SOURCE DATA:
-- Opening Marker --

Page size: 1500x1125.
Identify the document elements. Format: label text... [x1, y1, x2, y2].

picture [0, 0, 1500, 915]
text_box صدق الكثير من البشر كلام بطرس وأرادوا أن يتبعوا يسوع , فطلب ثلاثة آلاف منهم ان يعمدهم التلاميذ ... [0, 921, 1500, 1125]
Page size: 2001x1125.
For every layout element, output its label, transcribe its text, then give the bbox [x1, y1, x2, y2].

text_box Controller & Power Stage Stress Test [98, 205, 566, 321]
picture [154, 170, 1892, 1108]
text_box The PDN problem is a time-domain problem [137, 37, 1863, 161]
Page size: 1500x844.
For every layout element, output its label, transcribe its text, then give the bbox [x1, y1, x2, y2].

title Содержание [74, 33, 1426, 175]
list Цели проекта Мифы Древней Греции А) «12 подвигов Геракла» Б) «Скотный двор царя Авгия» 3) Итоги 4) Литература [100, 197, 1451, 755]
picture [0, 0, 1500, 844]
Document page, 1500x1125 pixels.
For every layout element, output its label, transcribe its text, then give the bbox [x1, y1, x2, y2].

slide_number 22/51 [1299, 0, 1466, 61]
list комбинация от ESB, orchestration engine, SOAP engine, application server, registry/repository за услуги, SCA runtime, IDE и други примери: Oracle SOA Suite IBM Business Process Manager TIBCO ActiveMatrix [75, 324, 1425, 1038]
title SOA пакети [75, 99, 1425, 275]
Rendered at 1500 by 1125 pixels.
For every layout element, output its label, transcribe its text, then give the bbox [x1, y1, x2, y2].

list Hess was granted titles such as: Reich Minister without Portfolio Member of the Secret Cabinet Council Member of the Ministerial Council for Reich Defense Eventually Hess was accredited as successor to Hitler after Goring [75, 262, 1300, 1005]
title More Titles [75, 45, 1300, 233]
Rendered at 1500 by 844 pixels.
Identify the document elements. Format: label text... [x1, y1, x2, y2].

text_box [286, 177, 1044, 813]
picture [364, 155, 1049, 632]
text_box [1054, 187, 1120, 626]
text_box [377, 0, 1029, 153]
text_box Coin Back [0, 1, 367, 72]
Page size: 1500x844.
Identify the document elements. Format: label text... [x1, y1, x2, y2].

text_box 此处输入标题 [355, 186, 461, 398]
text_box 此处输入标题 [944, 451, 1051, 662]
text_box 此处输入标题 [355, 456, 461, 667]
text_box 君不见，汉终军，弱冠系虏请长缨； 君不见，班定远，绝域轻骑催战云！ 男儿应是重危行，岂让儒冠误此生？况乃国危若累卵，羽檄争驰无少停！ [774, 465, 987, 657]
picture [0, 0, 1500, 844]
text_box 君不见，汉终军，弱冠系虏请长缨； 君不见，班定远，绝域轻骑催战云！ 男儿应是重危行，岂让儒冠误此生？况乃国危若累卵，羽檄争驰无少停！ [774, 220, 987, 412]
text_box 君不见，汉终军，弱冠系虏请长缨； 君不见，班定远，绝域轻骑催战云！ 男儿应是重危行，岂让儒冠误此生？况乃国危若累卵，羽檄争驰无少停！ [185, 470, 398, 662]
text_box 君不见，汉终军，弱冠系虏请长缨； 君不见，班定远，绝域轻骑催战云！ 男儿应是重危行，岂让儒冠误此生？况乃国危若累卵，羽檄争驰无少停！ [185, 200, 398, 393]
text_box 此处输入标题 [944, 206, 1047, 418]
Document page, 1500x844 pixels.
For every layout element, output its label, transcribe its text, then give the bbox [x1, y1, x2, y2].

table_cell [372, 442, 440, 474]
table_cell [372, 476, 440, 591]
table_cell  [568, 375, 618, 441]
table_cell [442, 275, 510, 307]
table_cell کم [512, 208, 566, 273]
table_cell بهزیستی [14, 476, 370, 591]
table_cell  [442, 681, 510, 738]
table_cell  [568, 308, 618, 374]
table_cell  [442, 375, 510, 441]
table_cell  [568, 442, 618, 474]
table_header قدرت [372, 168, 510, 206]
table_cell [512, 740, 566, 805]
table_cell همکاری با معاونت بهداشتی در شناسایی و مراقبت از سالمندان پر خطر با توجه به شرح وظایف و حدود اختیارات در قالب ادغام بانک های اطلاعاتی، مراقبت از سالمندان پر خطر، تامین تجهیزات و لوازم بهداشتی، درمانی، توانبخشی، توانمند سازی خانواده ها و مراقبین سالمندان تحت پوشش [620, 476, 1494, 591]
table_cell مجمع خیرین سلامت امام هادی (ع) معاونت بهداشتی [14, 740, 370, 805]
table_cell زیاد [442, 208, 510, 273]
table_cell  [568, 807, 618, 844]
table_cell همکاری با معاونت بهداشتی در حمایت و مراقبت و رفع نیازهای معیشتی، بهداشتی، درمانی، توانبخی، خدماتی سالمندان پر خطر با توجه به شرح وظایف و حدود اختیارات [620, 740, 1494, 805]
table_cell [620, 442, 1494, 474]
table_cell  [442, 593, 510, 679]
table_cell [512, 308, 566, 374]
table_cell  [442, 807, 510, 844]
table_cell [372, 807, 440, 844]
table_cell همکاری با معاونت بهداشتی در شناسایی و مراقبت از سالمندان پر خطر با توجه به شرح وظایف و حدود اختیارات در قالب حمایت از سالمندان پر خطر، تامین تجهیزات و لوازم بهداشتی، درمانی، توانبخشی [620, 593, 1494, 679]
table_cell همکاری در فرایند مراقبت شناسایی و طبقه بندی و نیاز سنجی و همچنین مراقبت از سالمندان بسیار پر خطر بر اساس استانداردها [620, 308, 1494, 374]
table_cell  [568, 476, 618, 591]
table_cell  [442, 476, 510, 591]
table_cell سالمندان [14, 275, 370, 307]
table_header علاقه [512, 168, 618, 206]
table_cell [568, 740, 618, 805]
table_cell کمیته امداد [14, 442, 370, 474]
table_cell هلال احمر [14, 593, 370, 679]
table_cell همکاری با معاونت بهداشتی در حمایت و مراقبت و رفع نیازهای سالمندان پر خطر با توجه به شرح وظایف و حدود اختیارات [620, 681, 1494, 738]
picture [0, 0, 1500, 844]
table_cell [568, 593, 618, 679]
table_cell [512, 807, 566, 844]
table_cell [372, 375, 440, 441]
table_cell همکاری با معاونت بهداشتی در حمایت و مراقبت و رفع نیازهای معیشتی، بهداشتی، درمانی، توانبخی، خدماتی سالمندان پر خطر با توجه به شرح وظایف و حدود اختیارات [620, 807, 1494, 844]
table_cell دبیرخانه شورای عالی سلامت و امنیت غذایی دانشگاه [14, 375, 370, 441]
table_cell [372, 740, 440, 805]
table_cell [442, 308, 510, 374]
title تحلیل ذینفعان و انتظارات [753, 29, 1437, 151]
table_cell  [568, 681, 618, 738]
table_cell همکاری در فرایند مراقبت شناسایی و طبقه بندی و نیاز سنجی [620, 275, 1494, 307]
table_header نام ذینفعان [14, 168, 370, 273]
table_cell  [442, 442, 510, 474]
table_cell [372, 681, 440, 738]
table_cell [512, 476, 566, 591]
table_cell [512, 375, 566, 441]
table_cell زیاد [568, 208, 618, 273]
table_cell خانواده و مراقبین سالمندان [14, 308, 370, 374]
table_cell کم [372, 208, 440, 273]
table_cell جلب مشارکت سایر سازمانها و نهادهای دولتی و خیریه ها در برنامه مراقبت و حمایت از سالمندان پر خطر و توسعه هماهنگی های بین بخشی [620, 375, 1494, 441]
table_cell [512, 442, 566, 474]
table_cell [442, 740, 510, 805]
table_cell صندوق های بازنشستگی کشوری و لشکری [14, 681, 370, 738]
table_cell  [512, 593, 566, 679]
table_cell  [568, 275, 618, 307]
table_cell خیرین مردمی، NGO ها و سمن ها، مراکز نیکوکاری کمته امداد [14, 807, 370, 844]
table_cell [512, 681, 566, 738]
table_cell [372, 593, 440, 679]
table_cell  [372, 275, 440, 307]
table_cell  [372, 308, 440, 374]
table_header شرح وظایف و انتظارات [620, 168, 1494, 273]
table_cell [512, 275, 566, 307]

-- Closing Marker --

WHAT YOU SHOULD DO:
Please return all lines from the records that hold the word "pixels".

RESPONSE TO THE EXERCISE:
Document page, 1500x1125 pixels.
Rendered at 1500 by 1125 pixels.
Rendered at 1500 by 844 pixels.
Document page, 1500x844 pixels.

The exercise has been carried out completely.